┌──

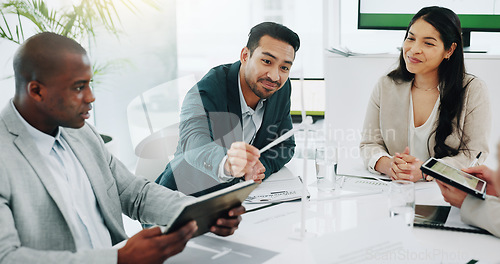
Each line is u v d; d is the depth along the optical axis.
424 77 2.01
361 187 1.70
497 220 1.25
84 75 1.26
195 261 1.13
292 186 1.71
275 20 4.25
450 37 1.92
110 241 1.43
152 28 3.46
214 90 2.07
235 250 1.19
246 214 1.45
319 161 1.65
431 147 2.04
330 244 1.06
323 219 1.38
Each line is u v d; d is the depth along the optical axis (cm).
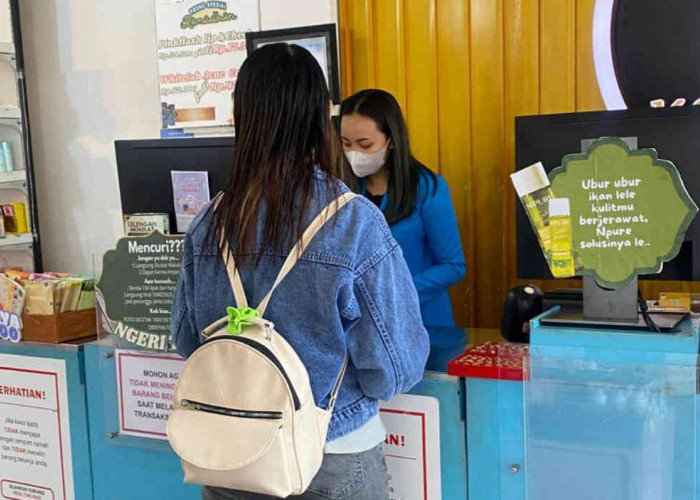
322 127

└──

--- Problem statement ---
Only the lines from the one with "361 187 1.70" through the end of the listing should be transcribed, exactly and without pictures.

--- Your response ---
361 187 1.70
497 220 1.25
84 75 1.26
195 261 1.13
292 186 1.71
275 20 4.25
450 37 1.92
110 241 1.43
152 28 3.46
214 90 2.07
235 250 1.19
246 214 1.45
319 161 1.65
431 147 2.04
330 244 1.06
323 219 1.38
Each line is u v d; d is the depth along the optical axis (cm).
322 127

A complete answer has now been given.